ゼミではここ何年か、平安時代末期に成立した古往来『東山往来』を取り上げて、日本語史研究の立場から読解を進めています。手紙の文例集の形をとりつつ日常の実用的な知識を網羅的に記す「往来物」のうち、近世以前に作られたものを特に「古往来」と呼びます。往来物は、初等教科書としての性格を持ち、近世以降、社会的階層や職業に応じて様々なものが出版されていくことになります。

さて、『東山往来』は、往来物の中でも古い形式(往来物の様式による分類)をもっており、「実際の手紙のやりとりを集めて」作られた、という建前で成り立っています。実際、その文章を読むと、「西洛の檀那」の質問に対して「東山の師僧」が答えるという往復一双の形式が連続して収められていることが分かります。様々な日常の悩みや疑念が俗人である貴族から寄せられ、仏教を中心とした専門知を持つ僧侶がそれに応じるわけですが、貴族の「日常」に関わって発せられる「問い」は実に様々です。
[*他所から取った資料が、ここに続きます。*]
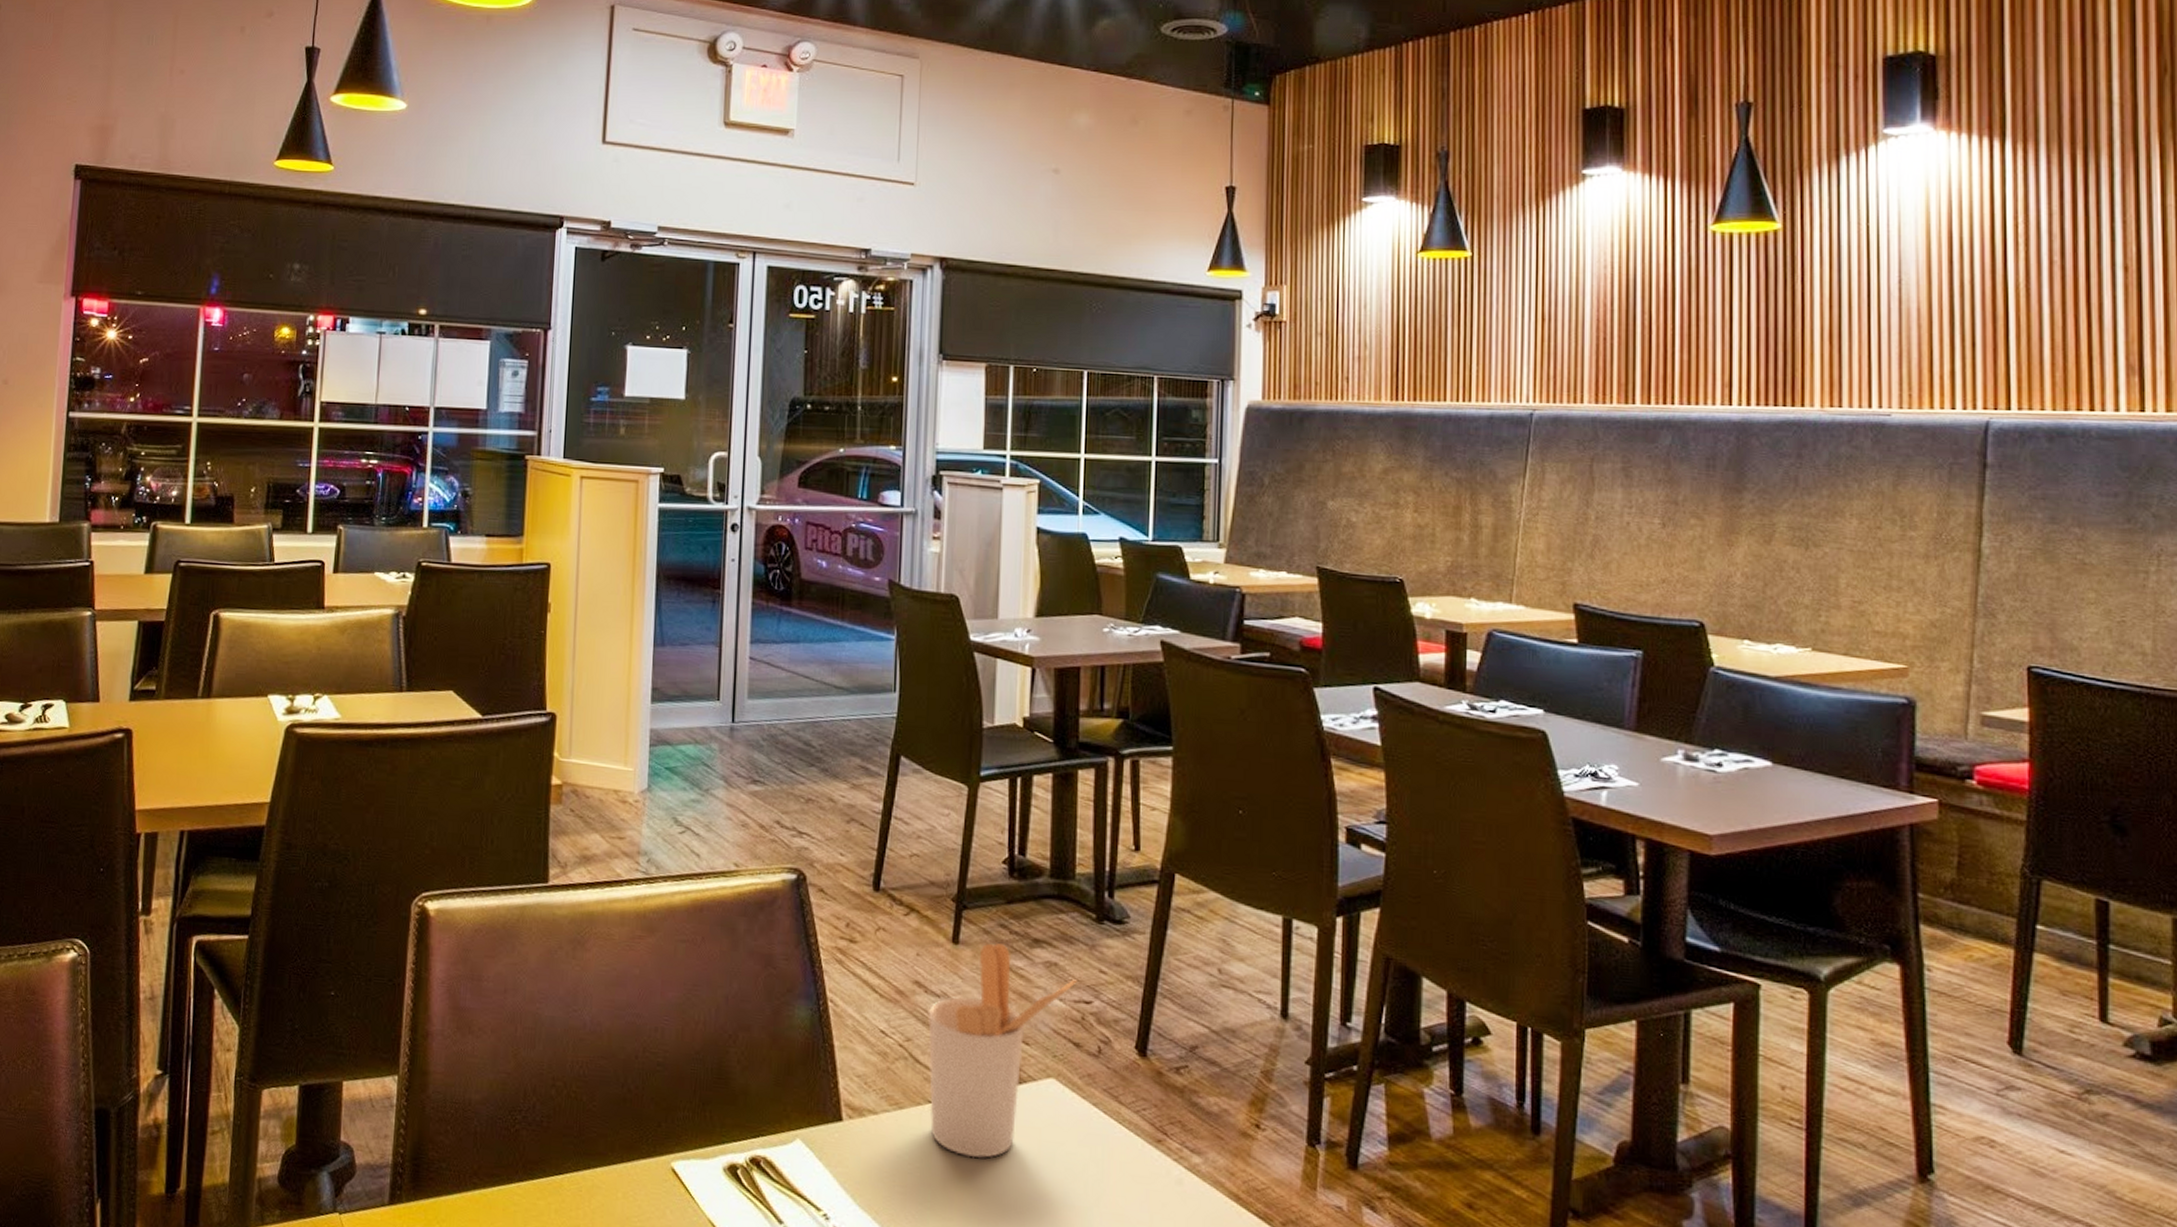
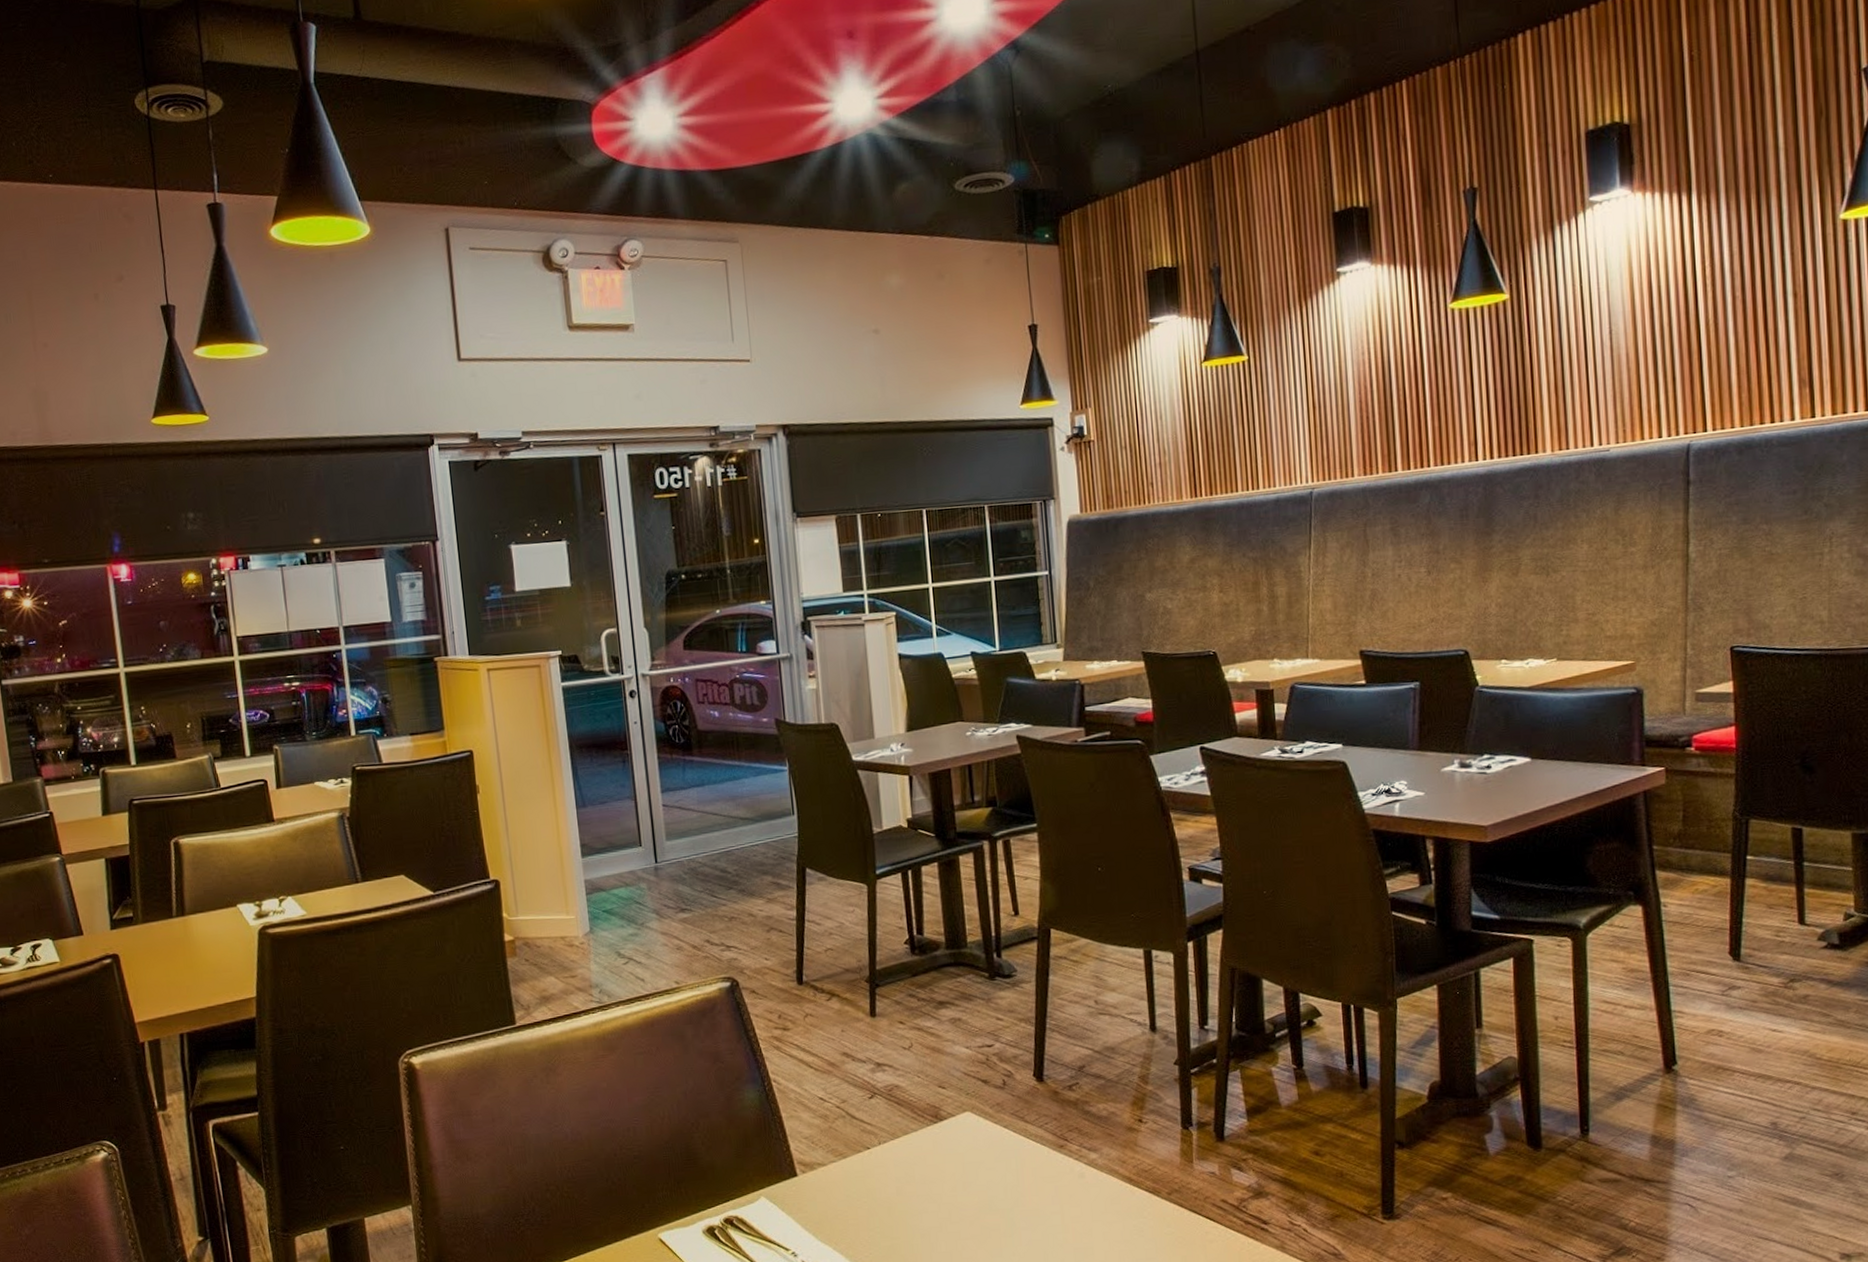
utensil holder: present [927,943,1077,1158] -> none [857,1010,979,1187]

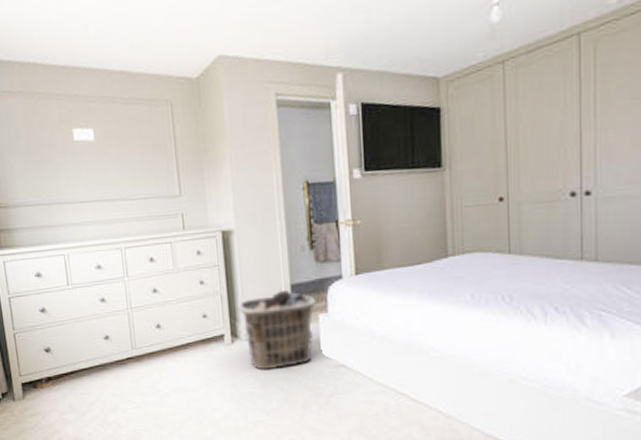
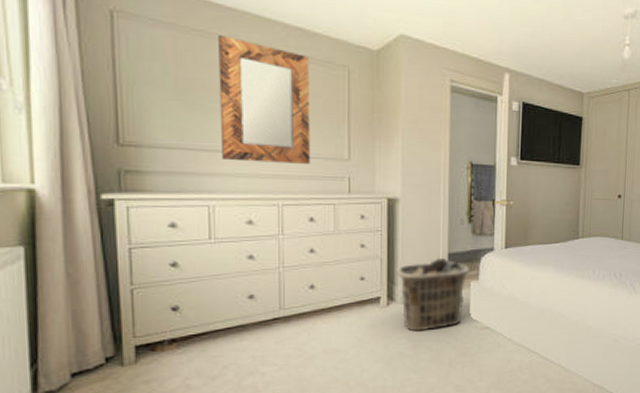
home mirror: none [56,93,145,211] -> present [218,35,311,164]

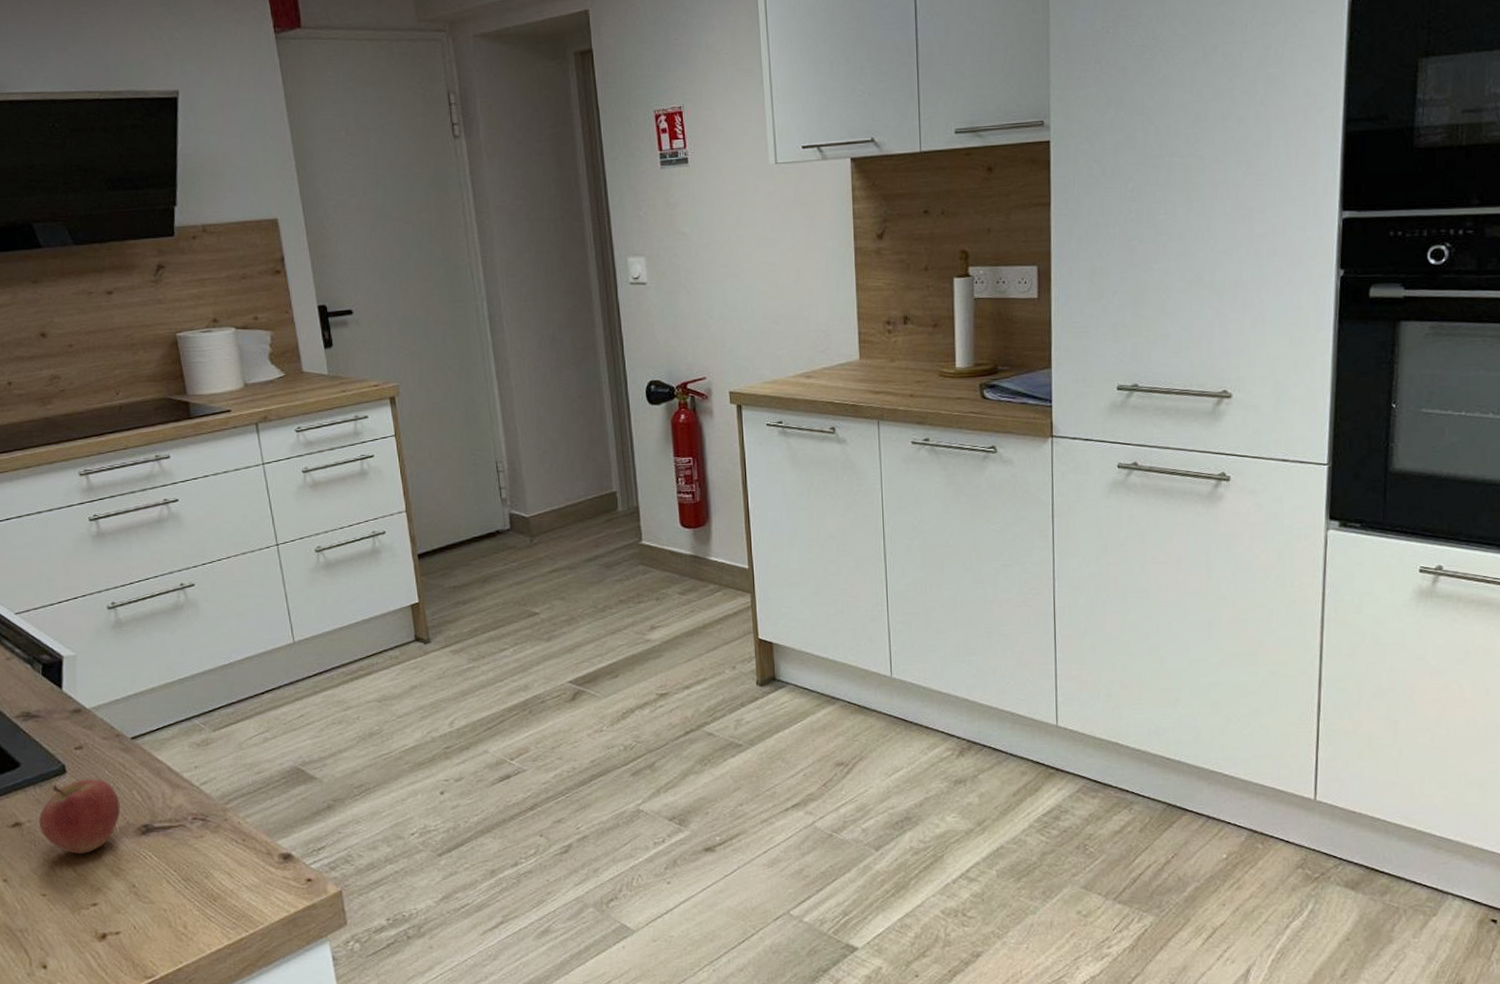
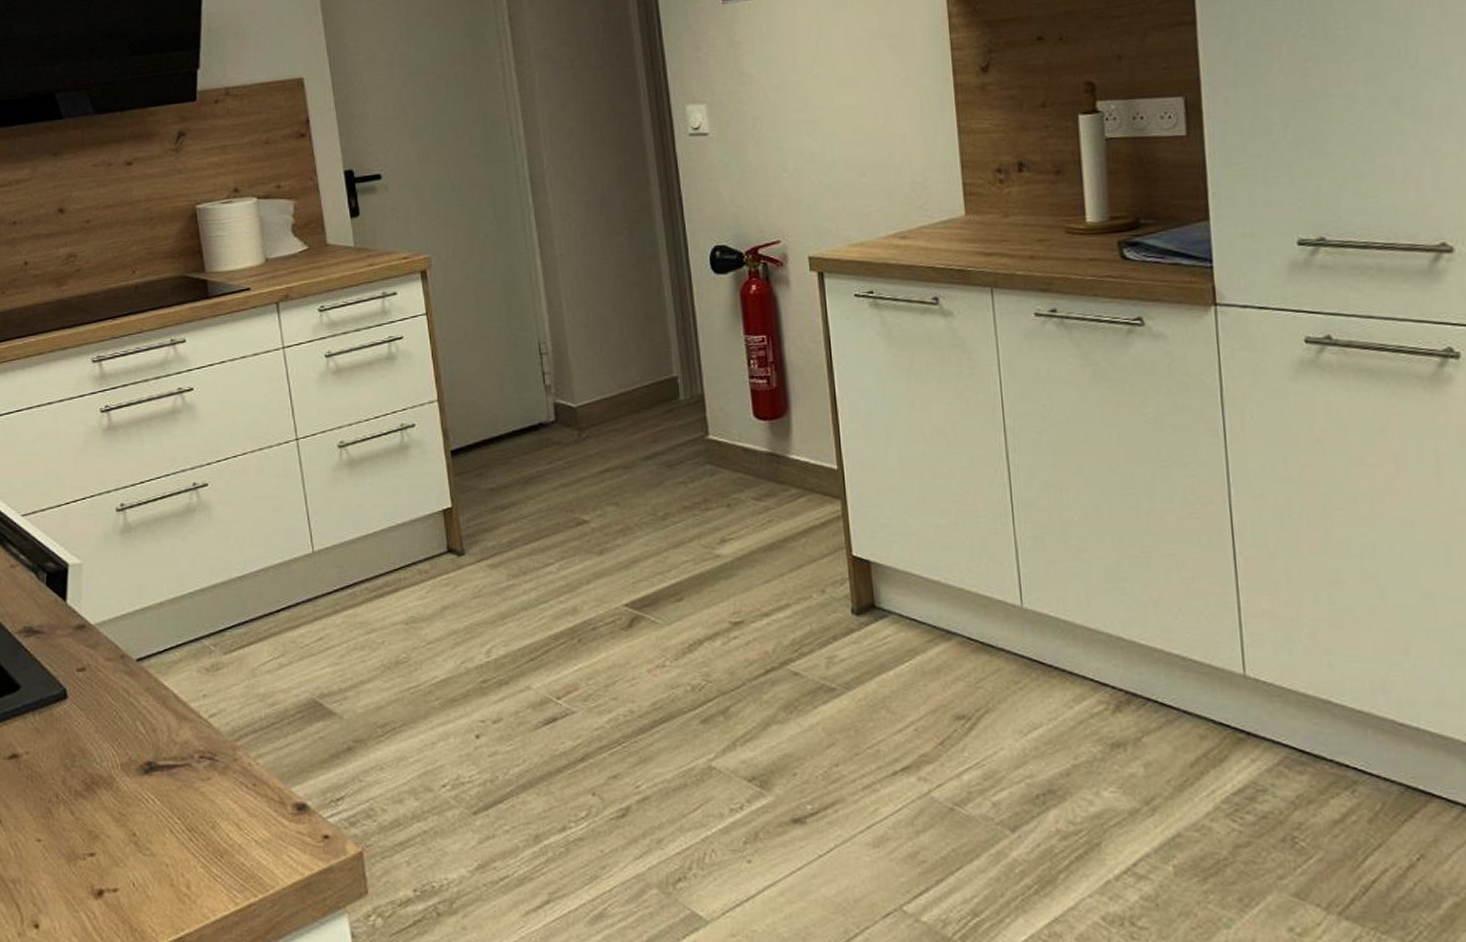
apple: present [38,779,121,855] -> none [36,706,123,795]

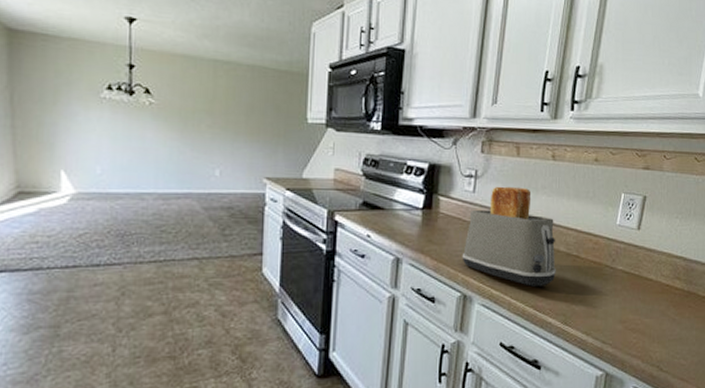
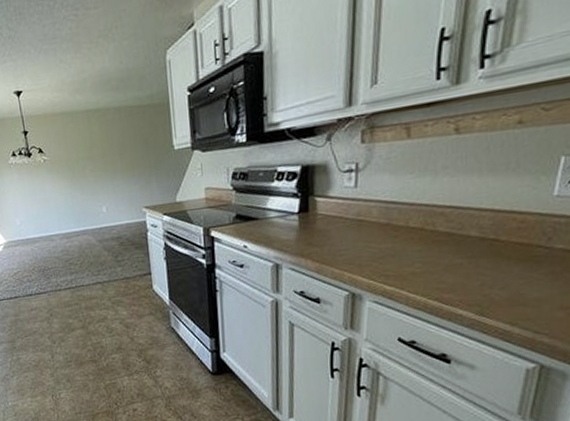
toaster: present [462,186,556,286] -> none [346,172,466,279]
たとえば…
 「読経に際して音と訓と、いずれが勝るか」
 「小児に紅蘇芳の着物を着させることの可否」
 「病気の人が髪を路辺に立てる風習についての根拠」
 「二人の並び立つ中間を分けて通ってはならない理由」
なかなか面白い問いが収められています。私たちのゼミでは、日本語の書記様式の一つである「変体漢文」の研究資料として、扱っていますが、文章の内容から見ても、『東山往来』は十分魅力的で面白い資料と言えます。